§ **Request**: Nothing but the lines from the one containing "fruit: none [574,582,736,716]" through the end of the data should be retyped, exactly as they stand, and pictures should not be retyped.

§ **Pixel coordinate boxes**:

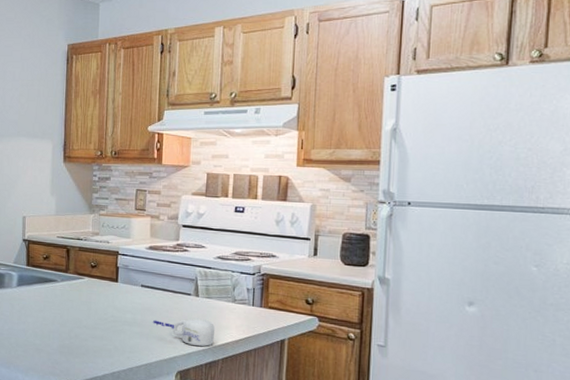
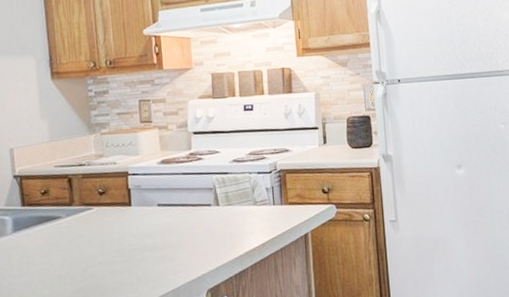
mug: present [153,317,215,347] -> none [175,228,241,259]

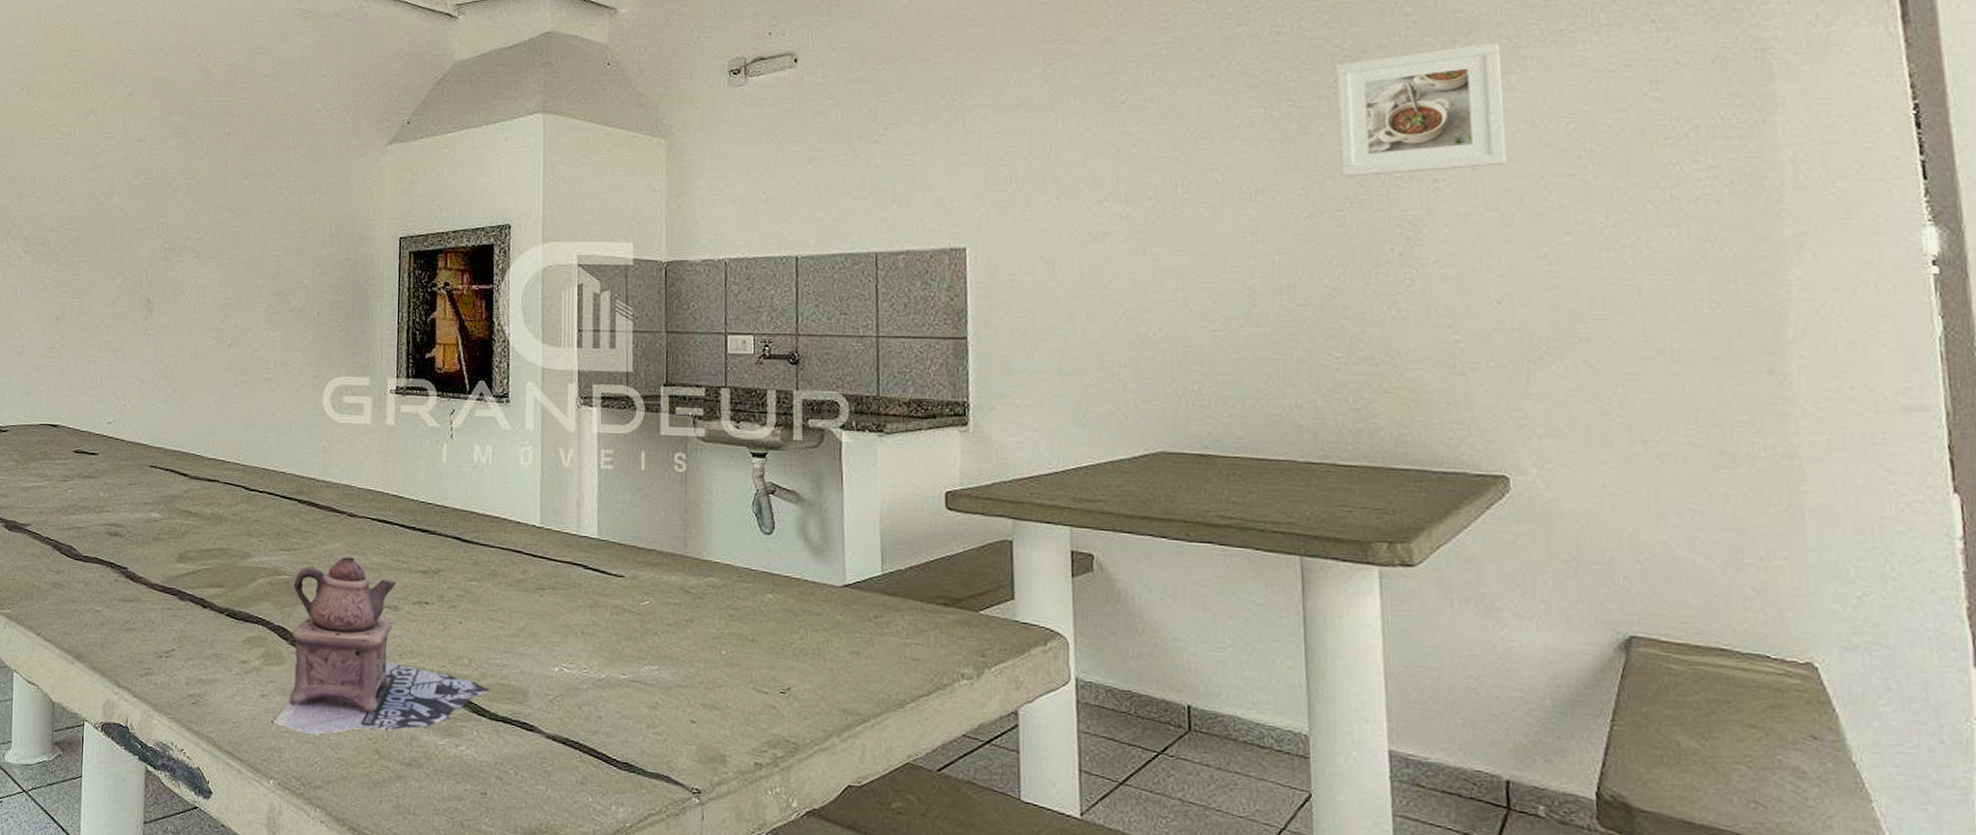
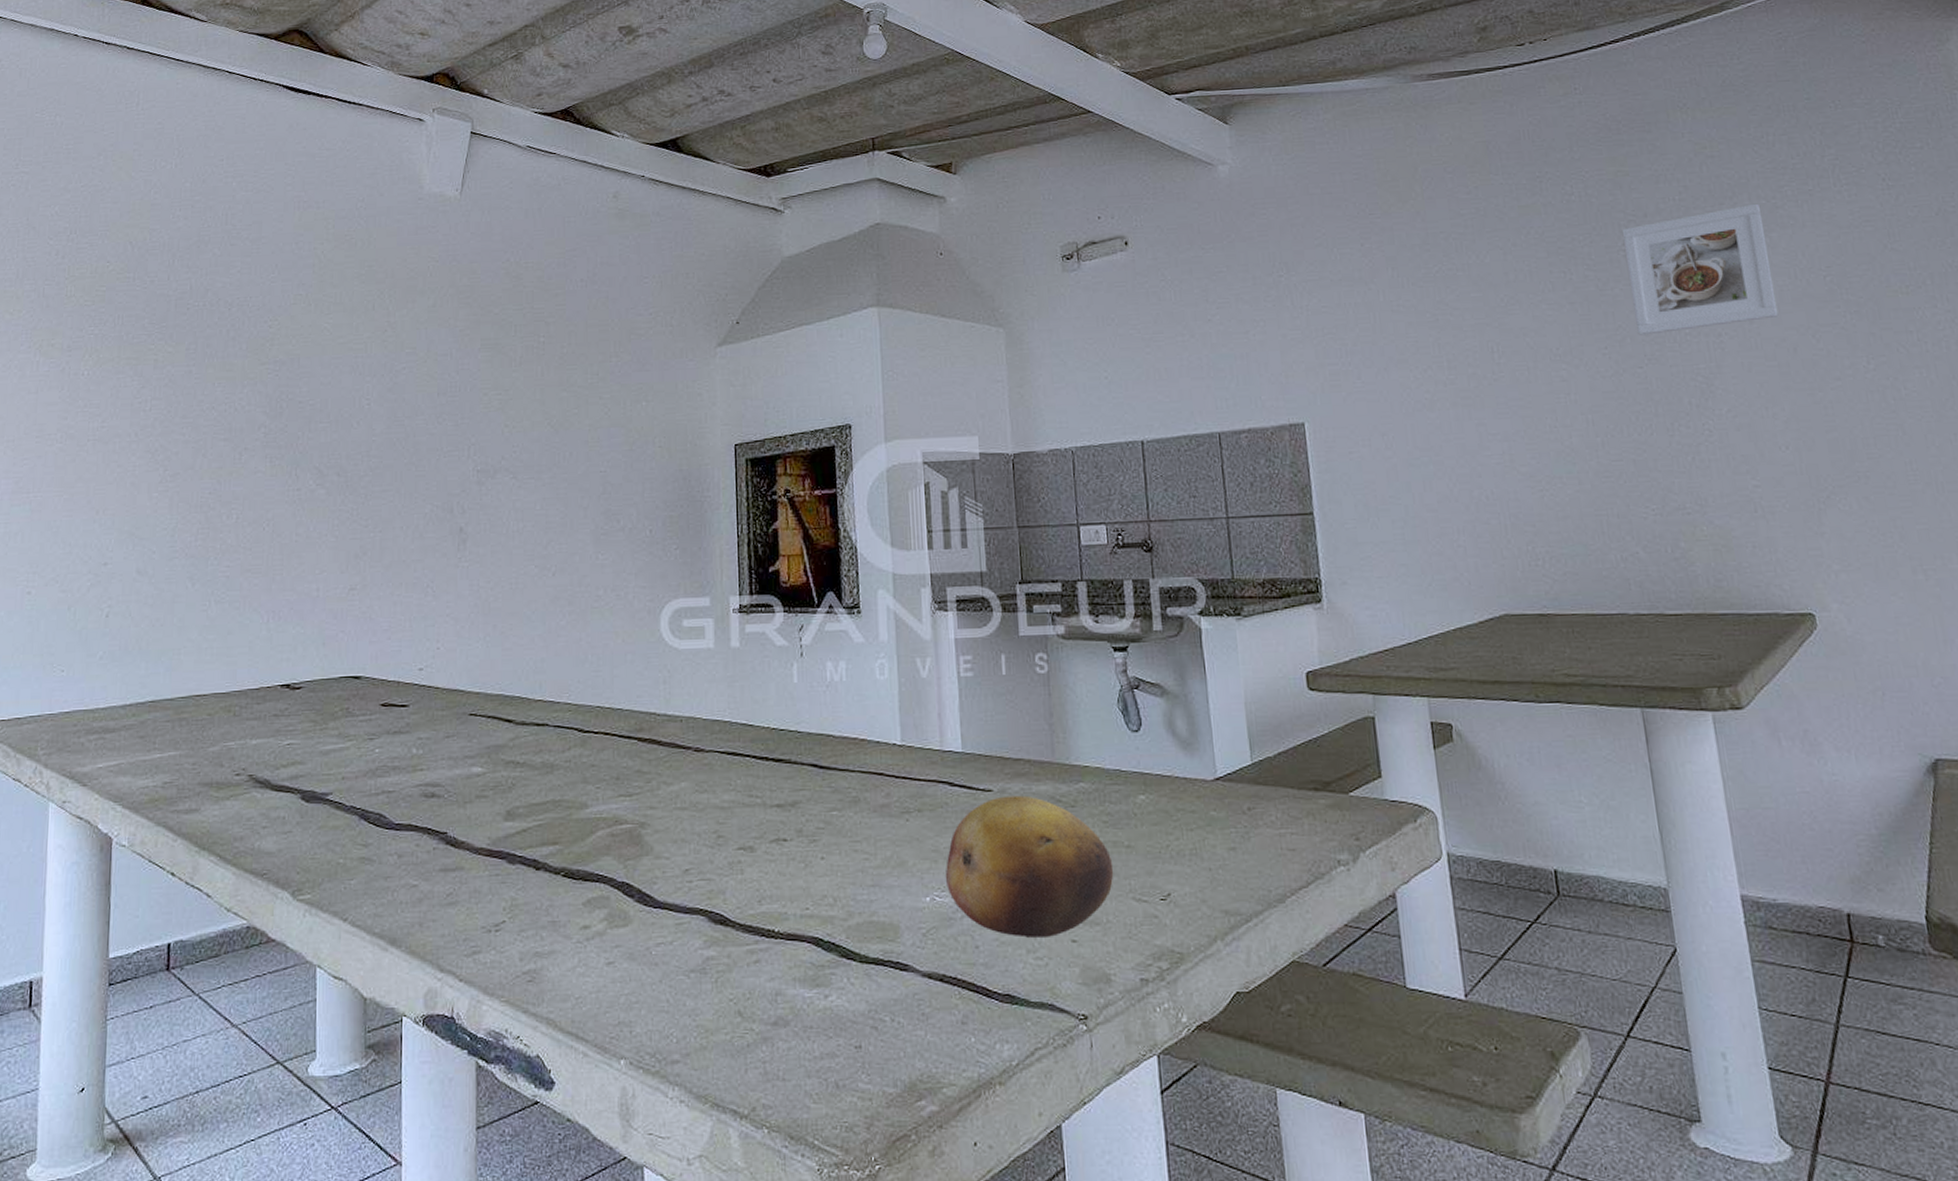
teapot: present [271,557,490,736] -> none [619,797,858,1002]
fruit: none [574,582,736,716] -> present [945,795,1114,938]

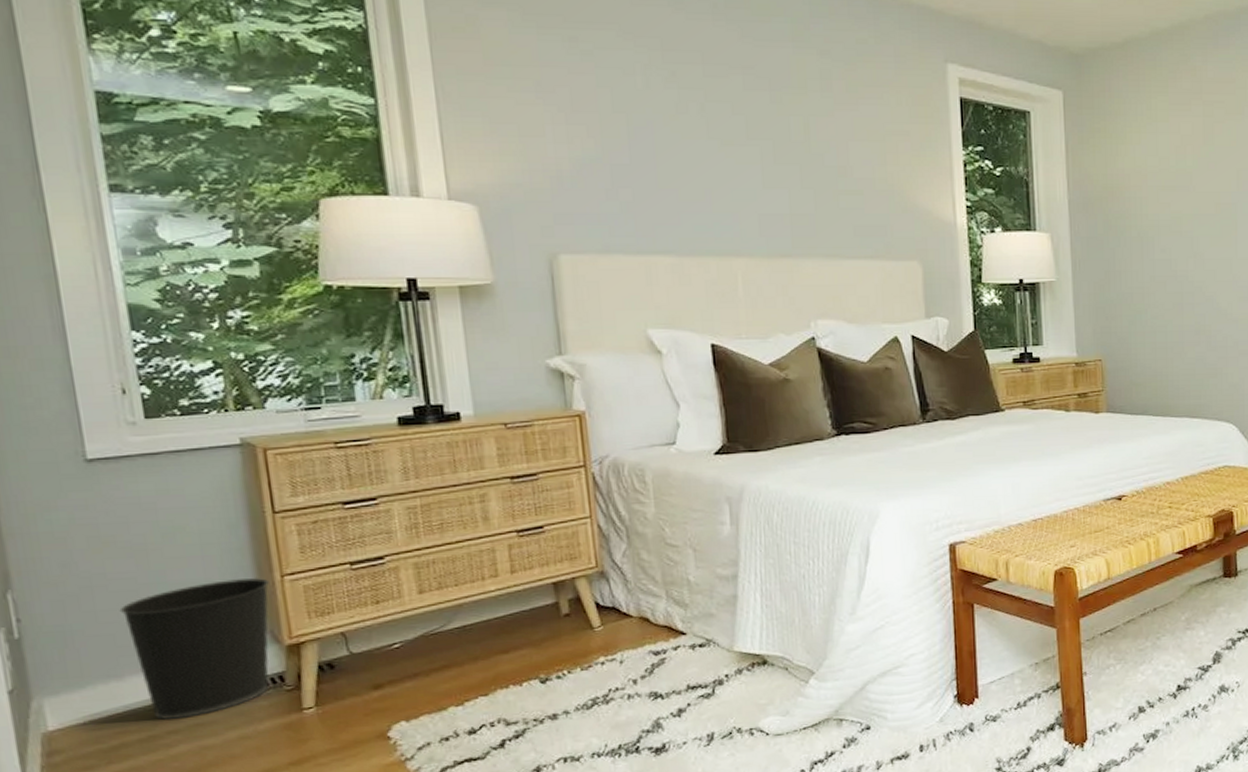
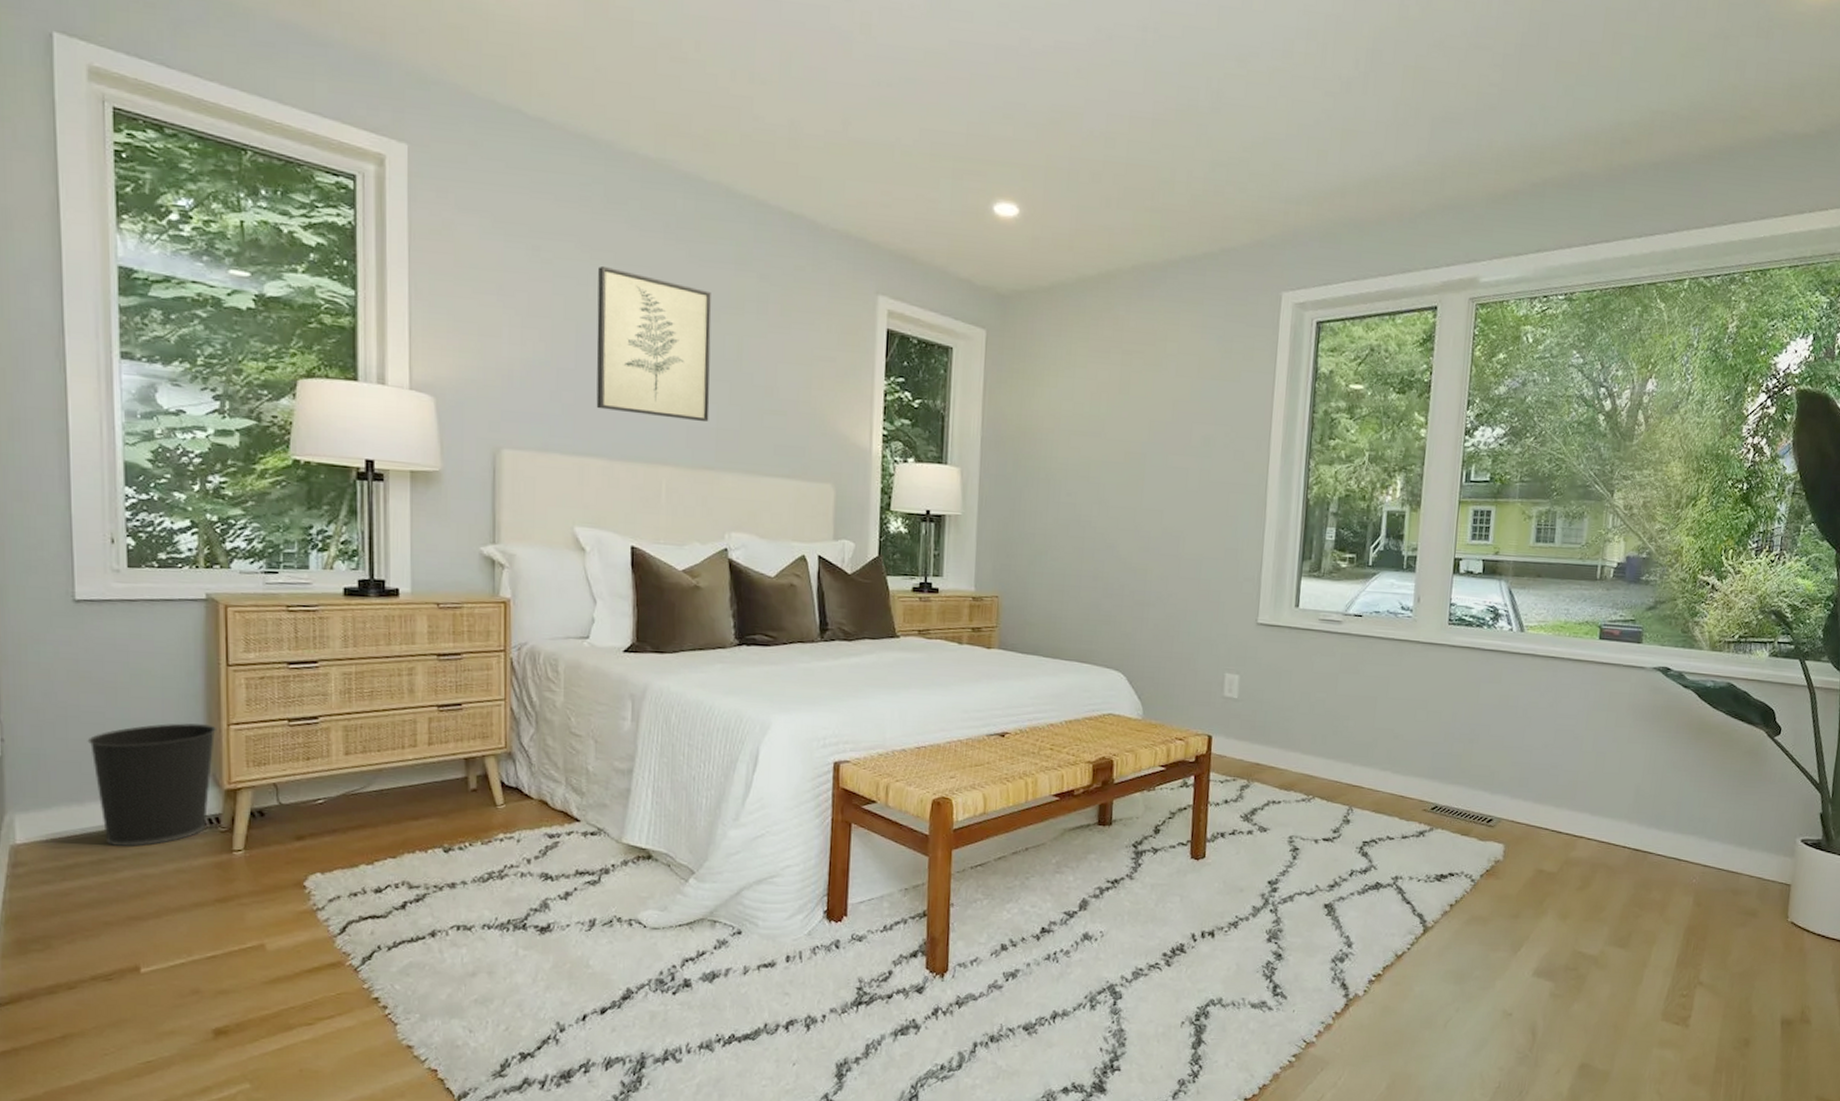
wall art: none [644,53,781,209] -> present [596,265,712,422]

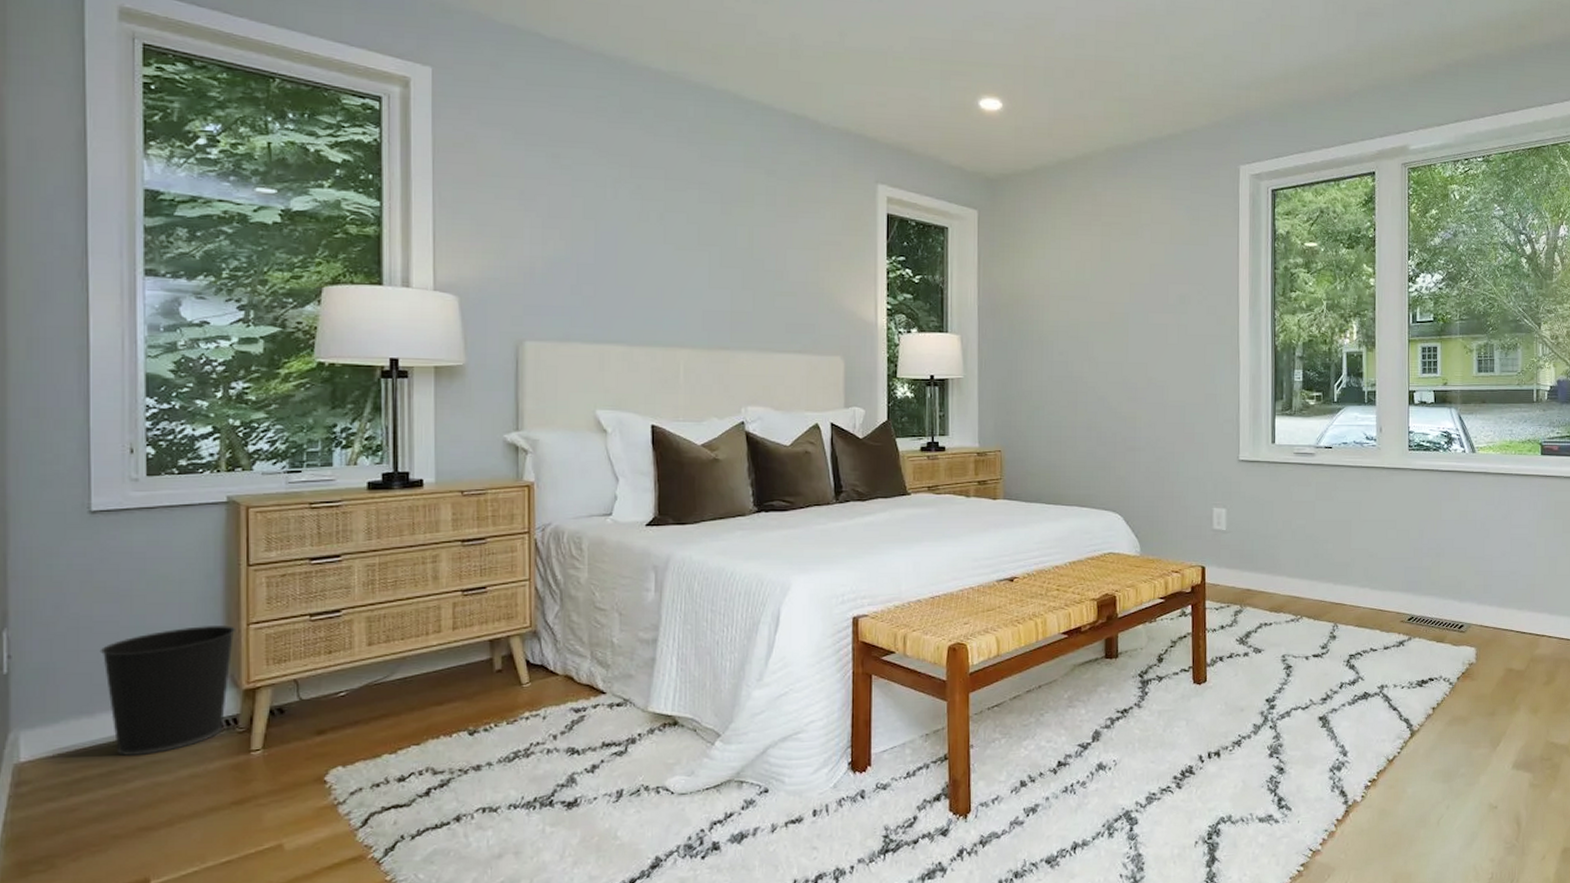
wall art: present [596,265,712,422] -> none [615,168,724,306]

§ **Final answer**:
fruit: none [574,582,736,716] -> present [945,795,1114,938]

wall art: none [644,53,781,209] -> present [596,265,712,422]

wall art: present [596,265,712,422] -> none [615,168,724,306]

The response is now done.